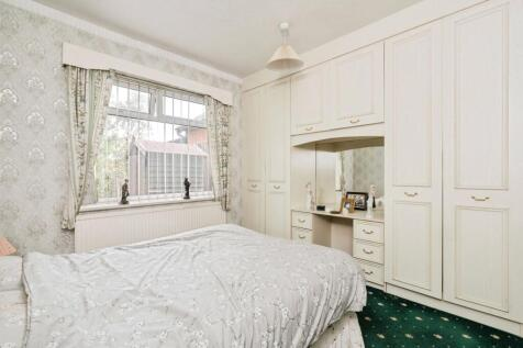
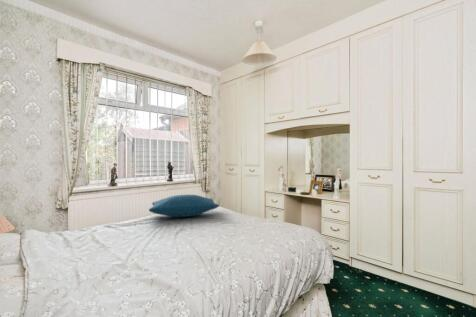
+ pillow [148,194,220,218]
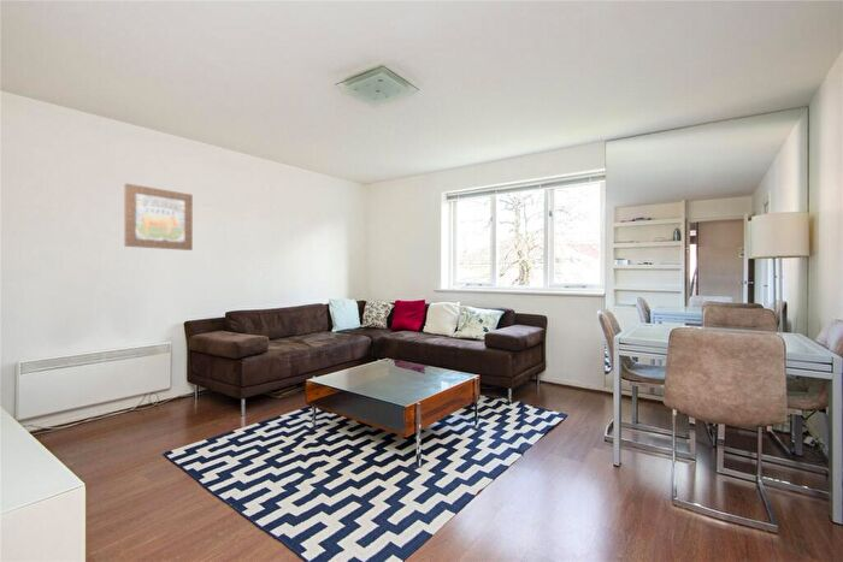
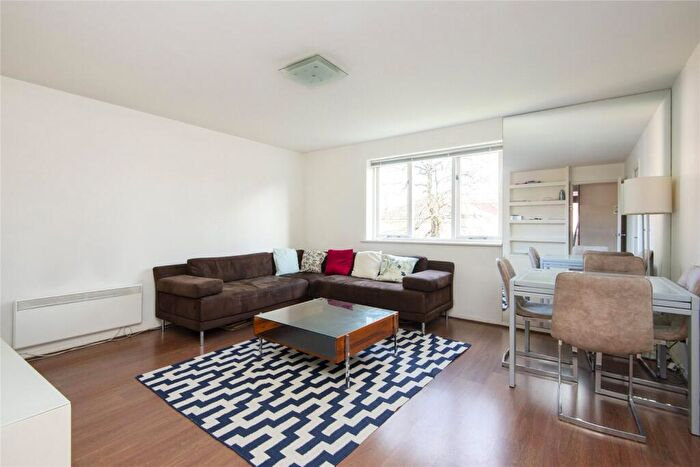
- wall art [123,183,194,252]
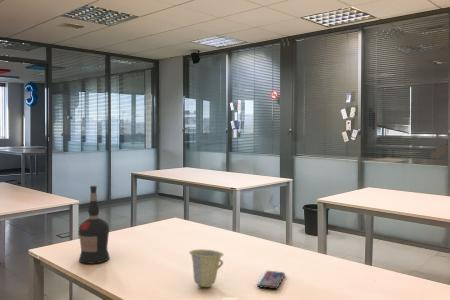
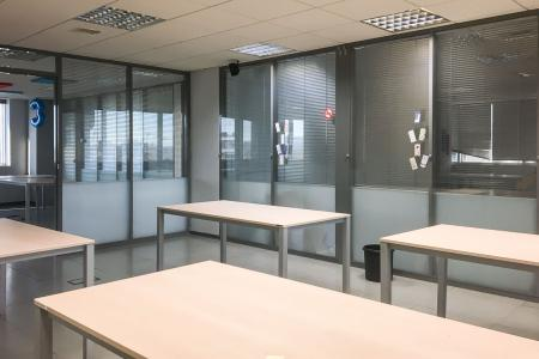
- cup [188,248,224,288]
- smartphone [256,270,286,290]
- liquor bottle [78,185,111,265]
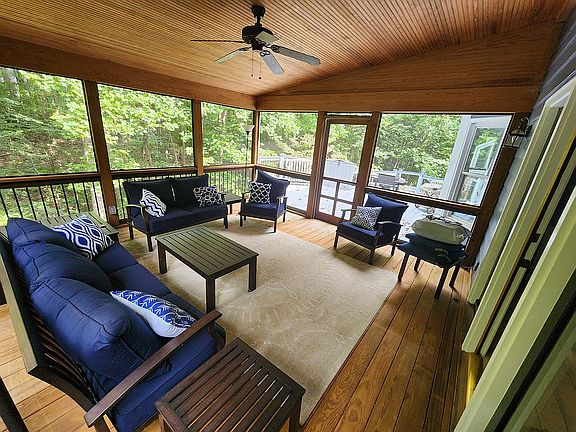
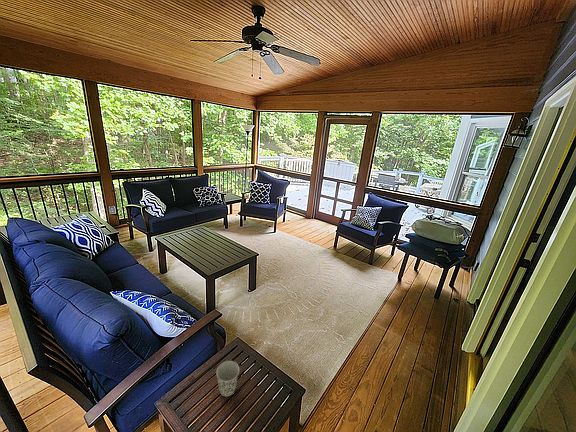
+ cup [215,360,240,397]
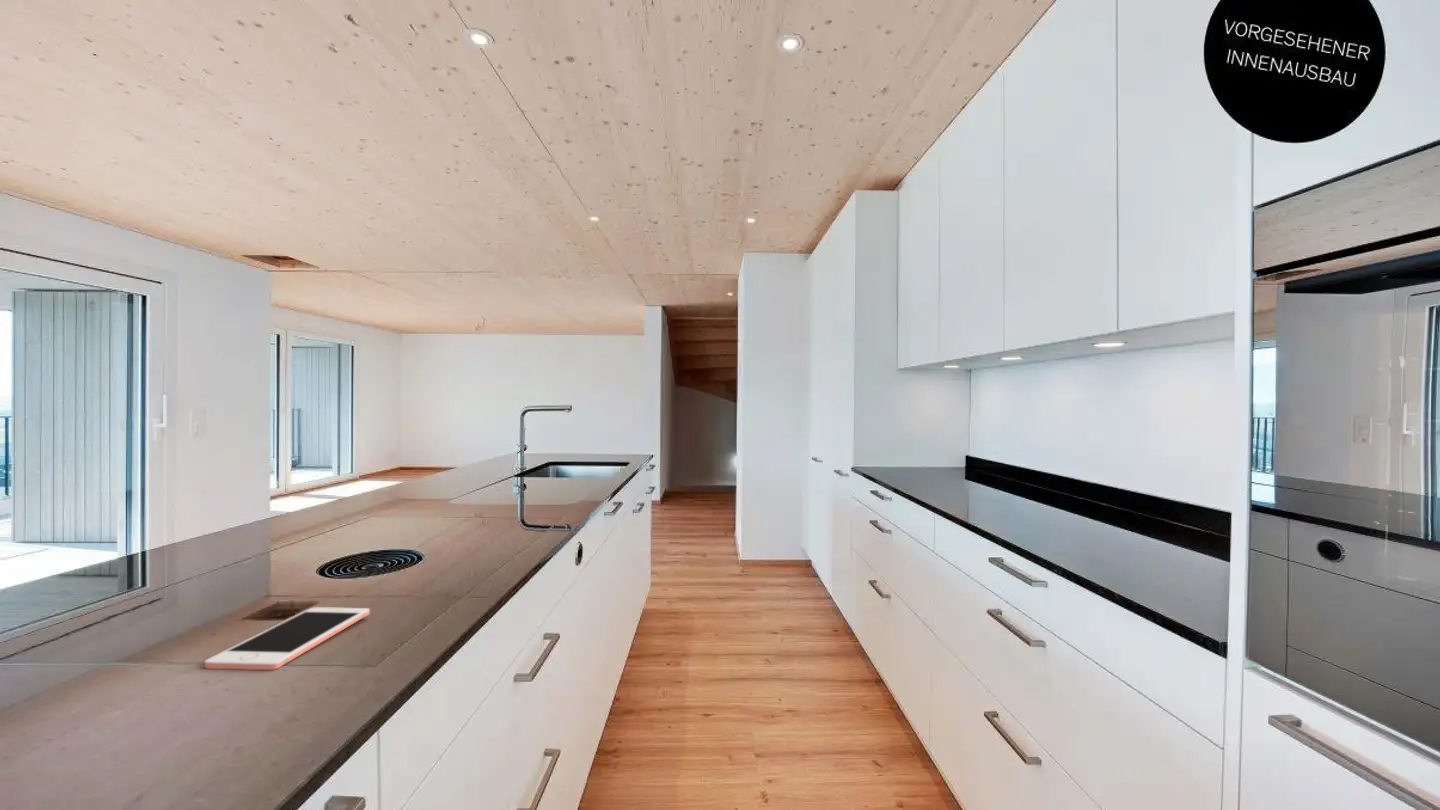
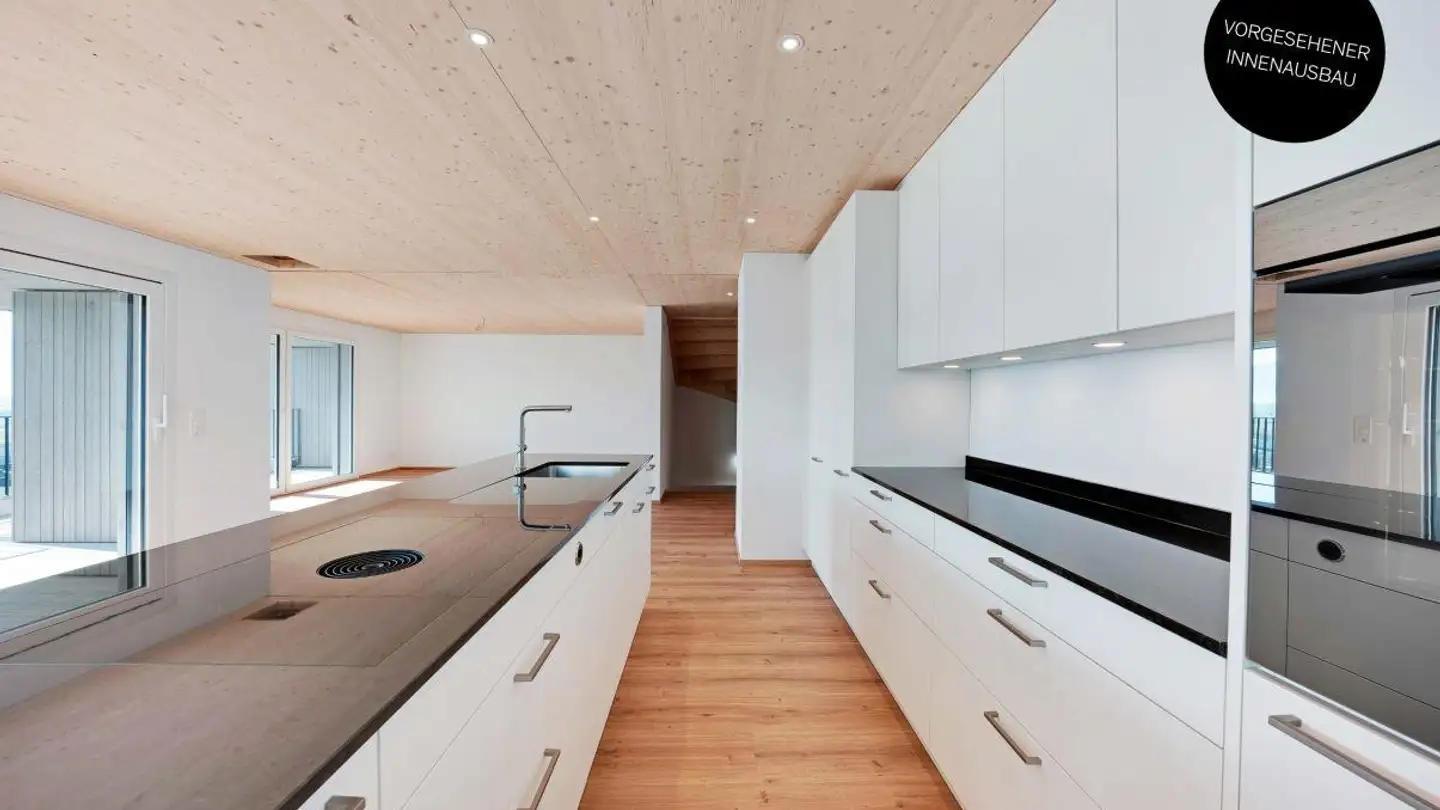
- cell phone [204,606,371,671]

● ● ●

▶ _Task instructions_
Starting with the line that holds "- liquor bottle [78,185,111,265]", return each line exactly through the final line of the entries above; pictures are not part of the output.

▶ _Exercise answer_
- liquor bottle [78,185,111,265]
+ cup [215,360,240,397]
- cell phone [204,606,371,671]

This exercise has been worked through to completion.